Eucalyptus orbifolia, commonly known as round-leaved mallee, is a species of flowering plant in the family Myrtaceae and is endemic to inland Australia. It is a tree or mallee with rough bark, oval leaves, yellow flowers and conical fruit.

==Description==
Eucalyptus orbifolia is a mallee or tree that typically grows to a height of 2.5 to 8 m. The tree produces showy cream-yellow flowers predominantly between mid-winter and late spring from July to November. It has rough minni ritchi bark on the trunk. Like most mallees it has multiple stems. The bark is reddish brown in colour and which peels and curls outwards, exposing paler white-grey bark below. The grey-green, oval-shaped adult leaves are 25 to 40 mm in length and 15 to 40 mm wide. Each inflorescence is 20 to 25 mm in diameter.

==Taxonomy==
Eucalyptus orbifolia was first formally described in 1859 by Ferdinand von Mueller in Fragmenta Phytographiae Australiae from specimens collected by Charles Harper.

The name is sometimes misapplied to Eucalyptus websteriana described by Joseph Maiden in 1916 in the Journal and Proceedings of the Royal Society of New South Wales.

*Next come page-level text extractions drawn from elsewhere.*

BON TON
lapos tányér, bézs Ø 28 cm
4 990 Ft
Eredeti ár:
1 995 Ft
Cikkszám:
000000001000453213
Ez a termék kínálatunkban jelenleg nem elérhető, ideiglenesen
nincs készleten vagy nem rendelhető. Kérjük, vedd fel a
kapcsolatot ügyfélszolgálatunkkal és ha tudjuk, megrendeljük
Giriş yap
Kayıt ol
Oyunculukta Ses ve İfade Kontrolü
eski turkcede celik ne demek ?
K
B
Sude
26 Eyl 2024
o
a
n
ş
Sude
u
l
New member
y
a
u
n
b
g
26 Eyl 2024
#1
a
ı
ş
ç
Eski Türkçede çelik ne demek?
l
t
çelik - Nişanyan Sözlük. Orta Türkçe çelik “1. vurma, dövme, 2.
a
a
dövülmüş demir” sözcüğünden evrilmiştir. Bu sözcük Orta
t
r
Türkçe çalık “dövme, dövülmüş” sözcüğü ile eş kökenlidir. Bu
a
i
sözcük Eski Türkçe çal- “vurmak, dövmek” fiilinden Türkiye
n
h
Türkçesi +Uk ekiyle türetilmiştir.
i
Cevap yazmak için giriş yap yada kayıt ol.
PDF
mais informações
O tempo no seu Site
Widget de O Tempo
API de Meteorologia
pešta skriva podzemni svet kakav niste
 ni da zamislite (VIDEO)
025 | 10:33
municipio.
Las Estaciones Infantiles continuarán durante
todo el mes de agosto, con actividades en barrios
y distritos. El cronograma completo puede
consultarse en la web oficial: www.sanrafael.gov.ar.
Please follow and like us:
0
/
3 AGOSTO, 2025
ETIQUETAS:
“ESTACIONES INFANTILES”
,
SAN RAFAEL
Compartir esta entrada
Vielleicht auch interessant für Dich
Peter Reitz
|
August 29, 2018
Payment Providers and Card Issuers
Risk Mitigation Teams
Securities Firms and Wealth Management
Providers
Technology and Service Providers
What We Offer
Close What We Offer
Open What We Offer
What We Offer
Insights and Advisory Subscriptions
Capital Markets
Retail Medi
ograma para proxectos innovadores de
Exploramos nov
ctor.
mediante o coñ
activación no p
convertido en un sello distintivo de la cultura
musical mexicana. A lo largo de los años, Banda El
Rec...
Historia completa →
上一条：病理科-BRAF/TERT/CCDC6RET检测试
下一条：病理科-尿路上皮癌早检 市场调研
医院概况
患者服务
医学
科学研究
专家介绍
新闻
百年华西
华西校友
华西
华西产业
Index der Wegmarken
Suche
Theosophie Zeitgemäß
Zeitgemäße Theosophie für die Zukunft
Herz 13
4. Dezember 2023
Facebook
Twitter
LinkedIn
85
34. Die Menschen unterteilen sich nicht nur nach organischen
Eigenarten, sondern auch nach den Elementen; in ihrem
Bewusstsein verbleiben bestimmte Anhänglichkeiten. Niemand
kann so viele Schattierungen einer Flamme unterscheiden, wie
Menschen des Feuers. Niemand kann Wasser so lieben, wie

The specific epithet (orbifolia) is from Latin meaning "round" and "-leaved".

==Distribution==
It is found amongst granite outcrops and on slopes and ridges in the Mid West, Wheatbelt and Goldfields regions of Western Australia between Mount Magnet, Mukinbudin and Kalgoorlie where it grows in shallow gravelly red sandy or sandy-clay soils. The range extends into central Australia west of Alice Springs in the Northern Territory and northern South Australia.

==Use in horticulture==
The mallee is sold as seed or as seedlings. It will grow well in a full sun position and is drought and frost tolerant when established. Suitable as an ornamental or as a light screen, it also attracts native birds. The seeds propagate easily and it can be grown in a large container.